No mesmo intervalo, a quantidade de automóveis subiu de 5 milhões para 6,2 milhões, de acordo com números do Detran, também organizados pelo setor de urbanismo da prefeitura.
Se por um lado o uso do carro parece eficiente para o cidadão, por outro, a escolha é ruim para a eficiência da cidade.
Mudar essa lógica depende do planejamento urbano. Para Fonseca, São Paulo deu passos na direção certa ao aprovar, em 2014, e manter, em 2023, um Plano Diretor que estimula construções de residências e postos de trabalho próximos ao transporte público.
A pesquisadora ainda destaca que aproximar moradias do trabalho não é a única estratégia para tornar a cidade mais compacta.
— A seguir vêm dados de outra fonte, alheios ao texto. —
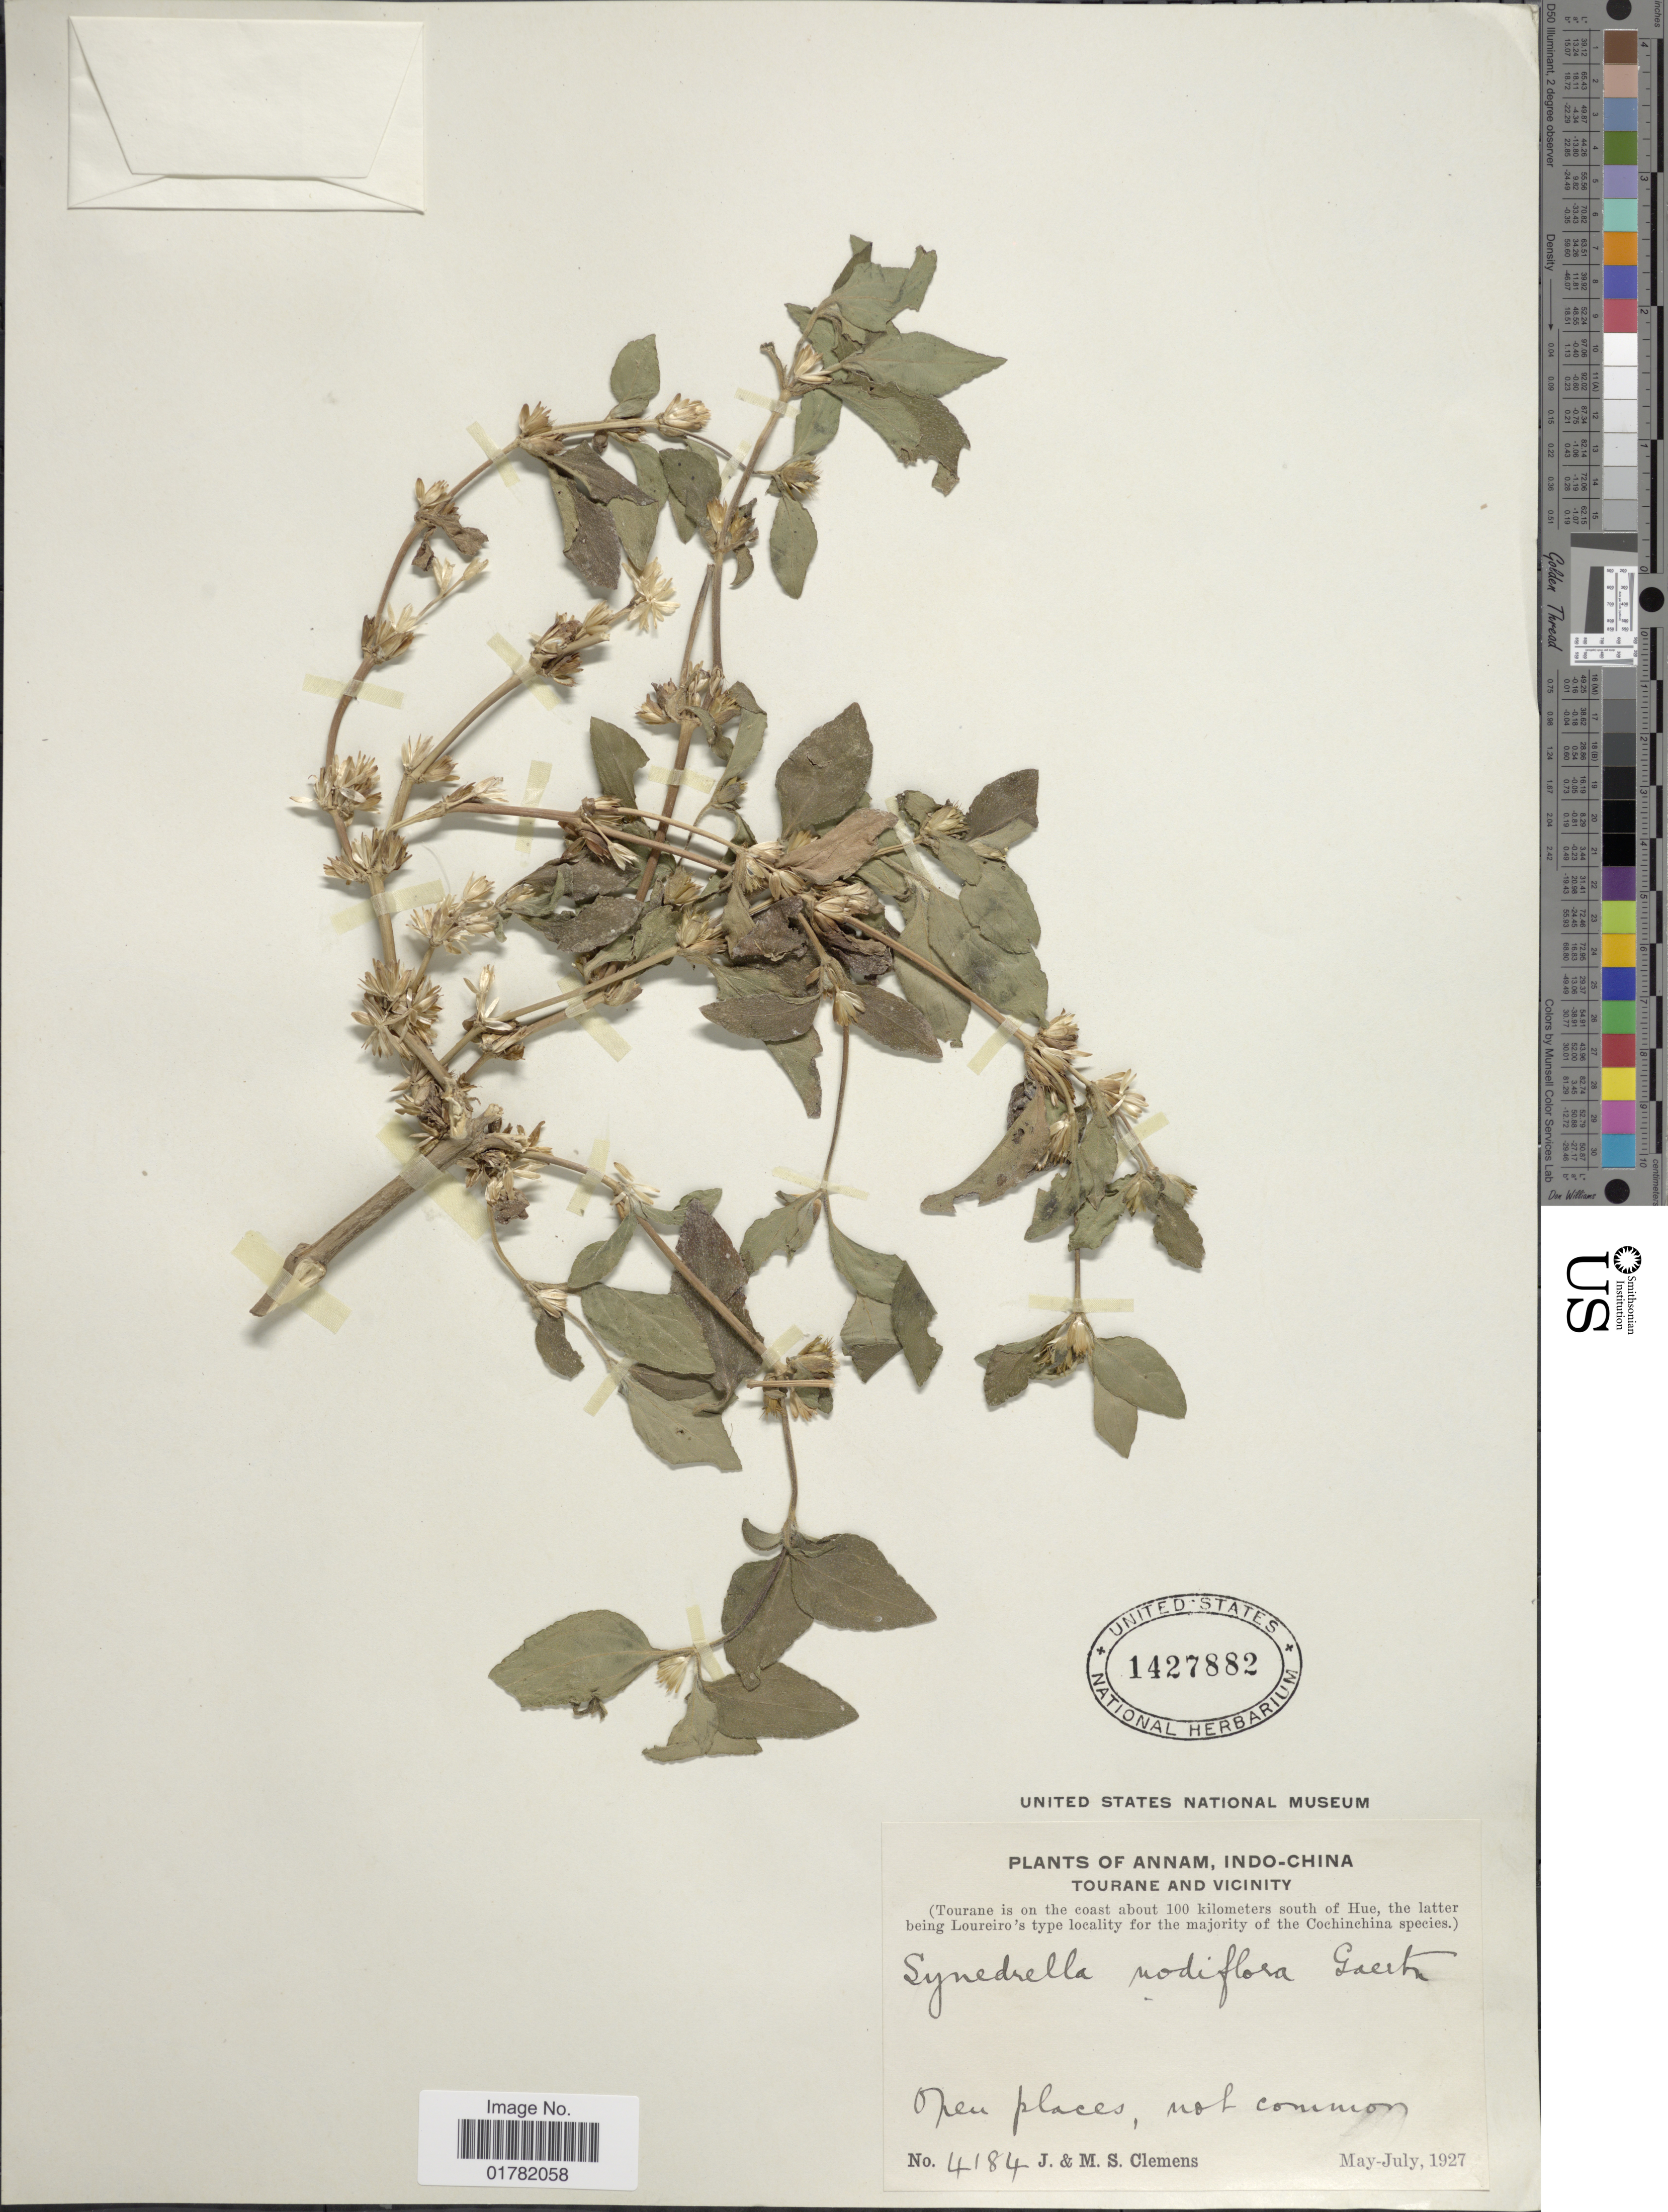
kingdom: Plantae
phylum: Tracheophyta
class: Magnoliopsida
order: Asterales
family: Asteraceae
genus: Synedrella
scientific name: Synedrella nodiflora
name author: (L.) Gaertn.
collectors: J. Clemens & M. S. Clemens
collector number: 4184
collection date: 1927-05/1927-07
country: Vietnam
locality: Annam, Indo-China, Tourane and Vicinity (Tourane is on the coast about 100 kilimoeters south of Hue, the latter being Loureiro's type for the majority of the Cochichina species)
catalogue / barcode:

Ela defende a criação de postos de trabalho em áreas com grande concentração de moradias e revisões em intervalos mais curtos do planejamento urbano para correções mais certeiras do crescimento das cidades.
Nesse sentido, Fonseca diz ser positivo que o planejamento paulistano, refeito a cada 15 anos, conte com uma revisão intermediária. “Acho que é preciso ler a cidade em tempo real, e o Plano Diretor de São Paulo tem essa preocupação”, diz.
Sobre a eficiência do transporte coletivo paulistano, a gestão do prefeito Ricardo Nunes (MDB) diz ter melhorado o sistema com ônibus maiores e mais modernos, além de ter implantado 54 quilômetros de faixas exclusivas e ter inaugurado o transporte aquático na represa Billings.
A Secretaria dos Transportes Metropolitanos, subordinada ao governador Tarcísio de Freitas (Republicanos), afirma ter quatro linhas de metrô e trem em obras que vão garantir 20 novas estações e mais 24,7 quilômetros de trilhos.